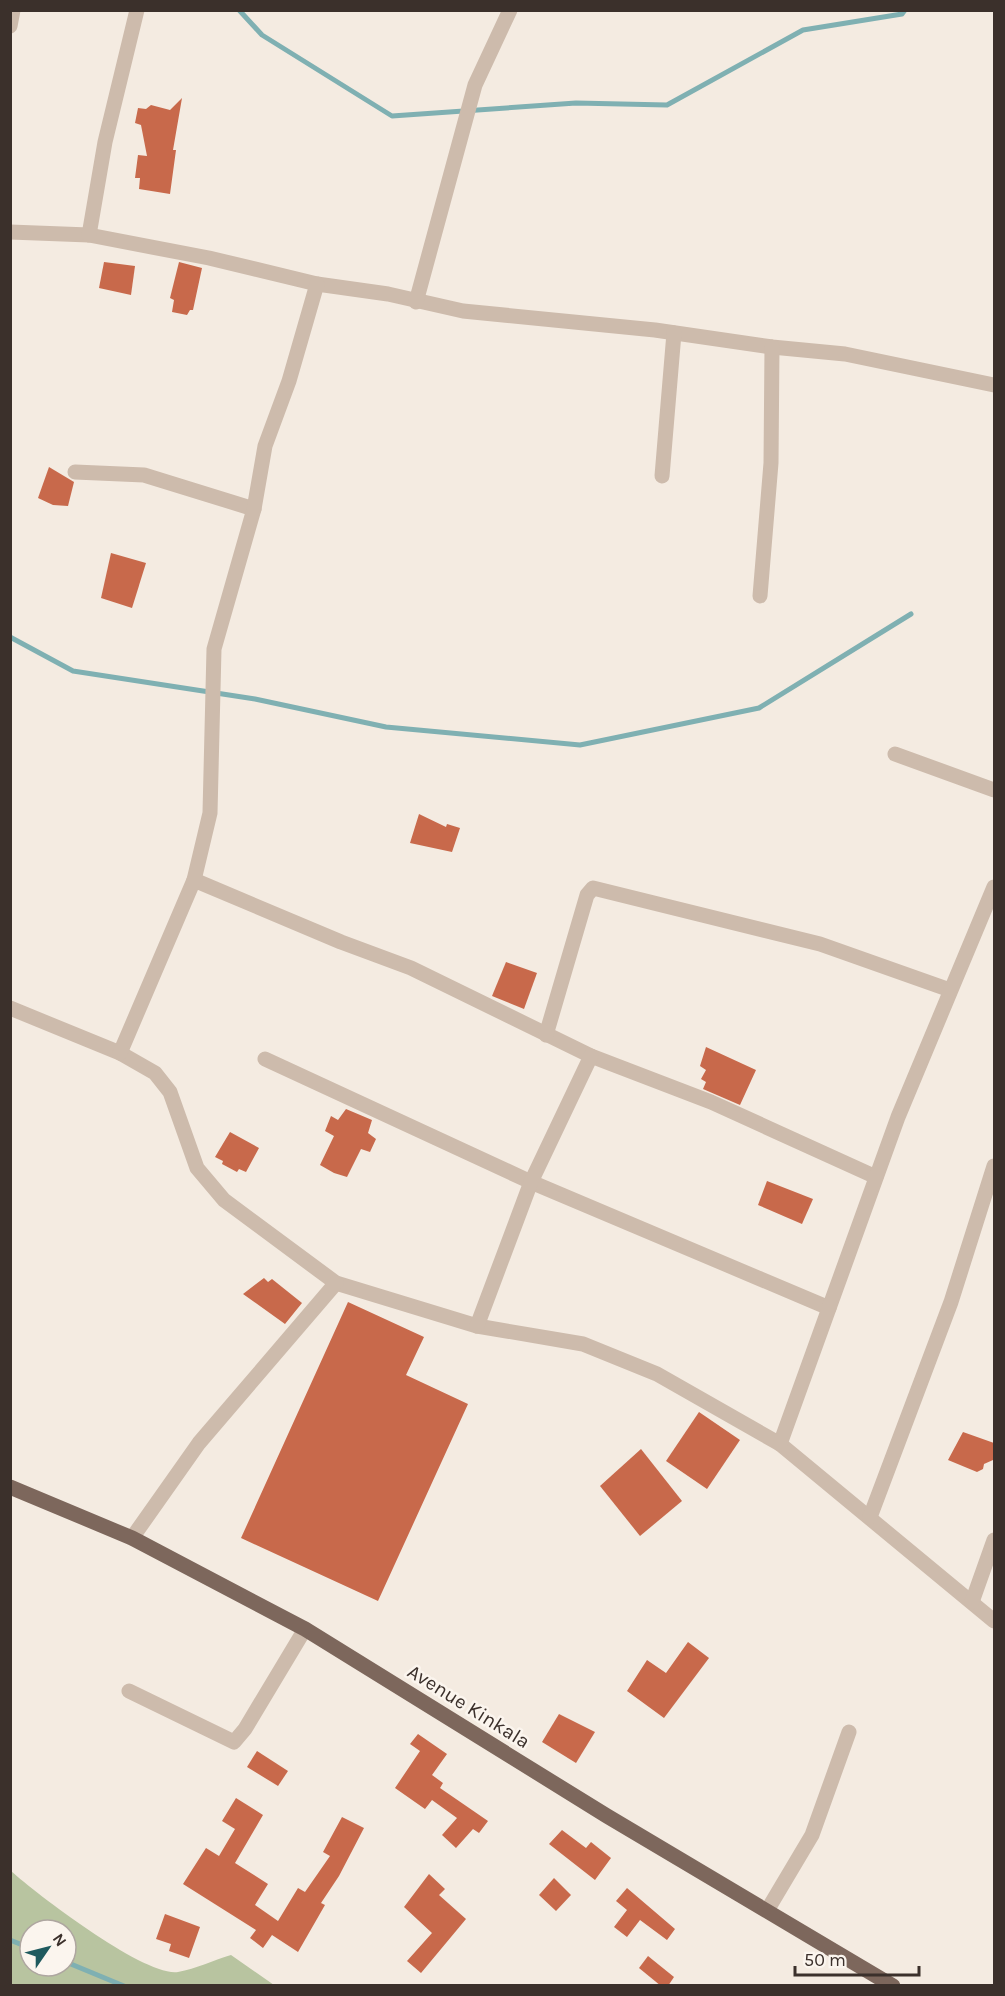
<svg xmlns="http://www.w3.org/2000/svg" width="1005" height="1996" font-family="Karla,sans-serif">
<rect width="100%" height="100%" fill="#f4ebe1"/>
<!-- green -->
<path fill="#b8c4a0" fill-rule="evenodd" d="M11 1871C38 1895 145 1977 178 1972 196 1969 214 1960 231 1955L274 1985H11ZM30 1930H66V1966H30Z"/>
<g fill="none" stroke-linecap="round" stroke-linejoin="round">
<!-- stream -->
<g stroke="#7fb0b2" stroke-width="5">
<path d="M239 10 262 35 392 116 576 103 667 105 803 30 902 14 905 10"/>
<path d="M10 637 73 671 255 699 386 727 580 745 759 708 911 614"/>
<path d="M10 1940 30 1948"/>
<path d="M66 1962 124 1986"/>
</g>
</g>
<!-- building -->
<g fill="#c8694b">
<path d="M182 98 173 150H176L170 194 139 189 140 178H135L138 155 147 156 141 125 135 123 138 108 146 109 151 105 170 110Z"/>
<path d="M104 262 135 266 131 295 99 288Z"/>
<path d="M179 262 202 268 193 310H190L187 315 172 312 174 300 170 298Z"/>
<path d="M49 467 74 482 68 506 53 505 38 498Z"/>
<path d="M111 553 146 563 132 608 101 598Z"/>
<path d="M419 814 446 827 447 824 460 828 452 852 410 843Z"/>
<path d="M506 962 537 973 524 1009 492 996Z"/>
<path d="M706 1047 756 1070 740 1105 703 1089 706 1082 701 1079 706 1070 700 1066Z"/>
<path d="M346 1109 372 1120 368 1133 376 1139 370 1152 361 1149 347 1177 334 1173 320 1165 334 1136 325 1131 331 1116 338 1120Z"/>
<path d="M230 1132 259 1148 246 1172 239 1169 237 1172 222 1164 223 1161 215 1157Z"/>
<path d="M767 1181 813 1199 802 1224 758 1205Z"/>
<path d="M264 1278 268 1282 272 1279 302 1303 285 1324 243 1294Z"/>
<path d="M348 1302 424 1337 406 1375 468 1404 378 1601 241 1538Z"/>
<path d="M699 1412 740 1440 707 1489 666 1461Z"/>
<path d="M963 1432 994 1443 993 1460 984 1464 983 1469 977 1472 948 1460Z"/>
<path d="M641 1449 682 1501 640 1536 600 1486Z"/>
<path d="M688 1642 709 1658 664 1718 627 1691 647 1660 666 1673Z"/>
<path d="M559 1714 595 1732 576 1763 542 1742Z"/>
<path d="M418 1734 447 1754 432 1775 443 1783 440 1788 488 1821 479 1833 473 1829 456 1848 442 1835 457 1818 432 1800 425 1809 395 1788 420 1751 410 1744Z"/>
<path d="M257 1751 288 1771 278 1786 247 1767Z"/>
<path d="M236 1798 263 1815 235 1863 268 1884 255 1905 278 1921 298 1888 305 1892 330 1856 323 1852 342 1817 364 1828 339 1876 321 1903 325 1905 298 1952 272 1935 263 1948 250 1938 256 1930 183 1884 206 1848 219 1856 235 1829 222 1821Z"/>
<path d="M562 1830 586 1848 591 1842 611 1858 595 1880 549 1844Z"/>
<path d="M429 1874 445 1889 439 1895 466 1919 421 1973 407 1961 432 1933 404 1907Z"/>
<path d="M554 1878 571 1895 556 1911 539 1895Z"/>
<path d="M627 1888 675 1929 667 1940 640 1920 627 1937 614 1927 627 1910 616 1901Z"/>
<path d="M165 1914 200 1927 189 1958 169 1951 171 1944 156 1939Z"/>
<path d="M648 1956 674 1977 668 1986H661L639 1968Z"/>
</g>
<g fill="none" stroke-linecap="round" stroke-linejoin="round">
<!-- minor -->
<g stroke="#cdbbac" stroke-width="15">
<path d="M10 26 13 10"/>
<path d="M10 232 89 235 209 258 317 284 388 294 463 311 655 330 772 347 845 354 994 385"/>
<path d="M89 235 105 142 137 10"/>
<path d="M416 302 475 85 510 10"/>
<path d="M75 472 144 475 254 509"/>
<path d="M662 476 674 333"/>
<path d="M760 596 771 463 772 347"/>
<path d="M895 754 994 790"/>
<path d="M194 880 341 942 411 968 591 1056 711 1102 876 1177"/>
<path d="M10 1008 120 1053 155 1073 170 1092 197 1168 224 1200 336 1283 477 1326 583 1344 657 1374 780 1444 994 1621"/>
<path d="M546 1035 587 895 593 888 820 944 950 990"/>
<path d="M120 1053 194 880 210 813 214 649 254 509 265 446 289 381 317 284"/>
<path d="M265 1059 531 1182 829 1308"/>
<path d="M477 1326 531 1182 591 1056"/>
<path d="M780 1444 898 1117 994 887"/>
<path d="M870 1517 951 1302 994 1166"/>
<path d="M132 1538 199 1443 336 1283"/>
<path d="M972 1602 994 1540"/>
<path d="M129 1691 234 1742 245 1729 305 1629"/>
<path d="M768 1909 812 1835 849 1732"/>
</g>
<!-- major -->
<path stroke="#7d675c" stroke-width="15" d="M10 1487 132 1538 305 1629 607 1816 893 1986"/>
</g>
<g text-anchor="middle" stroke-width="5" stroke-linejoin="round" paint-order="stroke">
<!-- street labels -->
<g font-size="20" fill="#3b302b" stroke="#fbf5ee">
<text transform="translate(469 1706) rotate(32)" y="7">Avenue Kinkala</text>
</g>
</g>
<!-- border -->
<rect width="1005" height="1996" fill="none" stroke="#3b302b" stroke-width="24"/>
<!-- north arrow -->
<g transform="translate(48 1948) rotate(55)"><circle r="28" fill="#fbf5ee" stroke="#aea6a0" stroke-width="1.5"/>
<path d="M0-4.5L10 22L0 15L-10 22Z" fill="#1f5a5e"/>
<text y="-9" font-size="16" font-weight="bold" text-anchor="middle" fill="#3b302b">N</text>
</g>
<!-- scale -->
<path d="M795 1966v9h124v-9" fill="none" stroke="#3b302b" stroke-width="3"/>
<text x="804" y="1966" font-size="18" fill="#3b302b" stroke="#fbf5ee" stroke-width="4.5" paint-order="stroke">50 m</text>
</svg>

== == ==

Here the job is to print the data above exactly, except for any pictures.

<svg xmlns="http://www.w3.org/2000/svg" width="1005" height="1996" font-family="Karla,sans-serif">
<rect width="100%" height="100%" fill="#f4ebe1"/>
<!-- green -->
<path fill="#b8c4a0" fill-rule="evenodd" d="M11 1871C38 1895 145 1977 178 1972 196 1969 214 1960 231 1955L274 1985H11ZM30 1930H66V1966H30Z"/>
<g fill="none" stroke-linecap="round" stroke-linejoin="round">
<!-- stream -->
<g stroke="#7fb0b2" stroke-width="5">
<path d="M239 10 262 35 392 116 576 103 667 105 803 30 902 14 905 10"/>
<path d="M10 637 73 671 255 699 386 727 580 745 759 708 911 614"/>
<path d="M10 1940 30 1948"/>
<path d="M66 1962 124 1986"/>
</g>
</g>
<!-- building -->
<g fill="#c8694b">
<path d="M182 98 173 150H176L170 194 139 189 140 178H135L138 155 147 156 141 125 135 123 138 108 146 109 151 105 170 110Z"/>
<path d="M104 262 135 266 131 295 99 288Z"/>
<path d="M179 262 202 268 193 310H190L187 315 172 312 174 300 170 298Z"/>
<path d="M49 467 74 482 68 506 53 505 38 498Z"/>
<path d="M111 553 146 563 132 608 101 598Z"/>
<path d="M419 814 446 827 447 824 460 828 452 852 410 843Z"/>
<path d="M506 962 537 973 524 1009 492 996Z"/>
<path d="M706 1047 756 1070 740 1105 703 1089 706 1082 701 1079 706 1070 700 1066Z"/>
<path d="M346 1109 372 1120 368 1133 376 1139 370 1152 361 1149 347 1177 334 1173 320 1165 334 1136 325 1131 331 1116 338 1120Z"/>
<path d="M230 1132 259 1148 246 1172 239 1169 237 1172 222 1164 223 1161 215 1157Z"/>
<path d="M767 1181 813 1199 802 1224 758 1205Z"/>
<path d="M264 1278 268 1282 272 1279 302 1303 285 1324 243 1294Z"/>
<path d="M348 1302 424 1337 406 1375 468 1404 378 1601 241 1538Z"/>
<path d="M699 1412 740 1440 707 1489 666 1461Z"/>
<path d="M963 1432 994 1443 993 1460 984 1464 983 1469 977 1472 948 1460Z"/>
<path d="M641 1449 682 1501 640 1536 600 1486Z"/>
<path d="M688 1642 709 1658 664 1718 627 1691 647 1660 666 1673Z"/>
<path d="M559 1714 595 1732 576 1763 542 1742Z"/>
<path d="M418 1734 447 1754 432 1775 443 1783 440 1788 488 1821 479 1833 473 1829 456 1848 442 1835 457 1818 432 1800 425 1809 395 1788 420 1751 410 1744Z"/>
<path d="M257 1751 288 1771 278 1786 247 1767Z"/>
<path d="M236 1798 263 1815 235 1863 268 1884 255 1905 278 1921 298 1888 305 1892 330 1856 323 1852 342 1817 364 1828 339 1876 321 1903 325 1905 298 1952 272 1935 263 1948 250 1938 256 1930 183 1884 206 1848 219 1856 235 1829 222 1821Z"/>
<path d="M562 1830 586 1848 591 1842 611 1858 595 1880 549 1844Z"/>
<path d="M429 1874 445 1889 439 1895 466 1919 421 1973 407 1961 432 1933 404 1907Z"/>
<path d="M554 1878 571 1895 556 1911 539 1895Z"/>
<path d="M627 1888 675 1929 667 1940 640 1920 627 1937 614 1927 627 1910 616 1901Z"/>
<path d="M165 1914 200 1927 189 1958 169 1951 171 1944 156 1939Z"/>
<path d="M648 1956 674 1977 668 1986H661L639 1968Z"/>
</g>
<g fill="none" stroke-linecap="round" stroke-linejoin="round">
<!-- minor -->
<g stroke="#cdbbac" stroke-width="15">
<path d="M10 26 13 10"/>
<path d="M10 232 89 235 209 258 317 284 388 294 463 311 655 330 772 347 845 354 994 385"/>
<path d="M89 235 105 142 137 10"/>
<path d="M416 302 475 85 510 10"/>
<path d="M75 472 144 475 254 509"/>
<path d="M662 476 674 333"/>
<path d="M760 596 771 463 772 347"/>
<path d="M895 754 994 790"/>
<path d="M194 880 341 942 411 968 591 1056 711 1102 876 1177"/>
<path d="M10 1008 120 1053 155 1073 170 1092 197 1168 224 1200 336 1283 477 1326 583 1344 657 1374 780 1444 994 1621"/>
<path d="M546 1035 587 895 593 888 820 944 950 990"/>
<path d="M120 1053 194 880 210 813 214 649 254 509 265 446 289 381 317 284"/>
<path d="M265 1059 531 1182 829 1308"/>
<path d="M477 1326 531 1182 591 1056"/>
<path d="M780 1444 898 1117 994 887"/>
<path d="M870 1517 951 1302 994 1166"/>
<path d="M132 1538 199 1443 336 1283"/>
<path d="M972 1602 994 1540"/>
<path d="M129 1691 234 1742 245 1729 305 1629"/>
<path d="M768 1909 812 1835 849 1732"/>
</g>
<!-- major -->
<path stroke="#7d675c" stroke-width="15" d="M10 1487 132 1538 305 1629 607 1816 893 1986"/>
</g>
<g text-anchor="middle" stroke-width="5" stroke-linejoin="round" paint-order="stroke">
<!-- street labels -->
<g font-size="20" fill="#3b302b" stroke="#fbf5ee">
<text transform="translate(469 1706) rotate(32)" y="7">Avenue Kinkala</text>
</g>
</g>
<!-- border -->
<rect width="1005" height="1996" fill="none" stroke="#3b302b" stroke-width="24"/>
<!-- north arrow -->
<g transform="translate(48 1948) rotate(55)"><circle r="28" fill="#fbf5ee" stroke="#aea6a0" stroke-width="1.5"/>
<path d="M0-4.5L10 22L0 15L-10 22Z" fill="#1f5a5e"/>
<text y="-9" font-size="16" font-weight="bold" text-anchor="middle" fill="#3b302b">N</text>
</g>
<!-- scale -->
<path d="M795 1966v9h124v-9" fill="none" stroke="#3b302b" stroke-width="3"/>
<text x="804" y="1966" font-size="18" fill="#3b302b" stroke="#fbf5ee" stroke-width="4.5" paint-order="stroke">50 m</text>
</svg>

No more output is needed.